Near infrared radiation (NIR) has been used to enable the sintering of TiO2 films on fluorine-doped tin oxide (FTO) glass in 12.5 s. The 9 µm thick TiO2 films were constructed into working electrodes for dye-sensitized solar cells (DSCs) achieving similar photovoltaic performance to TiO2 films prepared by heating for 30 min in a convection oven. The ability of the FTO glass to heat upon 12.5 s exposure of NIR radiation was measured using an IR camera and demonstrated a peak temperature of 680°C; glass without the 600 nm FTO layer reached 350°C under identical conditions. In a typical DSC heating step, a TiO2 based paste is heated until the polymeric binder is removed leaving a mesoporous film. The weight loss associated with this step, as measured using thermogravimetric analysis, has been used to assess the efficacy of the FTO glass to heat sufficiently. Heat induced interparticle connectivity in the TiO2 film has also been assessed using optoelectronic transient measurements that can identify electron lifetime through the TiO2 film. An NIR treated device produced in 12.5 seconds shows comparable binder removal, electron lifetime, and efficiency to a device manufactured over 30 minutes in a conventional oven.
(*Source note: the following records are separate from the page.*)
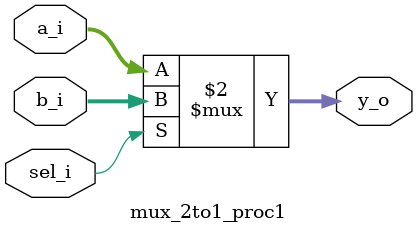
<source format=sv>
module mux_2to1_proc1 #(
) (
    input  logic       sel_i,
    input  logic [7:0] a_i,
    input  logic [7:0] b_i,
    output logic [7:0] y_o
);

  // Procedural 1
  always_comb begin
    y_o = sel_i ? b_i : a_i;
  end

endmodule : mux_2to1_proc1

</source>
High throughput fabrication of mesoporous carbon perovskite solar cells

The screen printed mesoporous carbon perovskite solar cell has great potential for commercialisation due to its scalable deposition processes and use of inexpensive materials. However, each layer requires long high temperature heating steps to achieve the necessary sintering and porosity, which is very time and energy intensive for large scale production. Near infrared processing is demonstrated here to reduce the heating time of mesoporous layers within a fully printed lead halide perovskite solar cell from 2 hours to 30 seconds. A stabilised efficiency of 11% was achieved by processing in 30 seconds, identical to that of devices heated in 2 hours. For the first time the effect of residual binder in the carbon electrode on the electron lifetime and charge transfer within devices has been investigated. Furthermore cross section EDX mapping of perovskite infiltration provides a greater understanding into the processing requirements of these devices vital to enable commercialisation.

Spray PEDOT:PSS coated perovskite with a transparent conducting electrode for low cost scalable photovoltaic devices

Organic–inorganic lead halide perovskite materials are an attractive candidate for low-cost thin-film photovoltaics but in order to successfully rival other technologies, it is critical to focus research on addressing the potential bottlenecks to commercialisation. The conventional hole transporter spiro-OMeTAD and evaporated gold contact are unsuitable for commercialisation due to the cost. This study introduces a method for fabricating perovskite devices without spiro-OMeTAD. Instead, PEDOT:PSS was applied directly to the perovskite material using a carefully controlled spray process. The water hyphen containing PEDOT:PSS used was spray coated onto the perovskite film with careful drying to provide a 55-nm-thick interlayer between the perovskite and the electrode providing hole collection. XRD analysis showed that by controlled application, it was possible to avoid water-induced perovskite degradation. The device was completed using a previously demonstrated transparent conducting adhesive electrode based on vertically orientated channels of PEDOT:PSS within an acrylic adhesive instead of evaporated gold. Fully fabricated devices gave comparable performance to those without spiro-OMeTAD.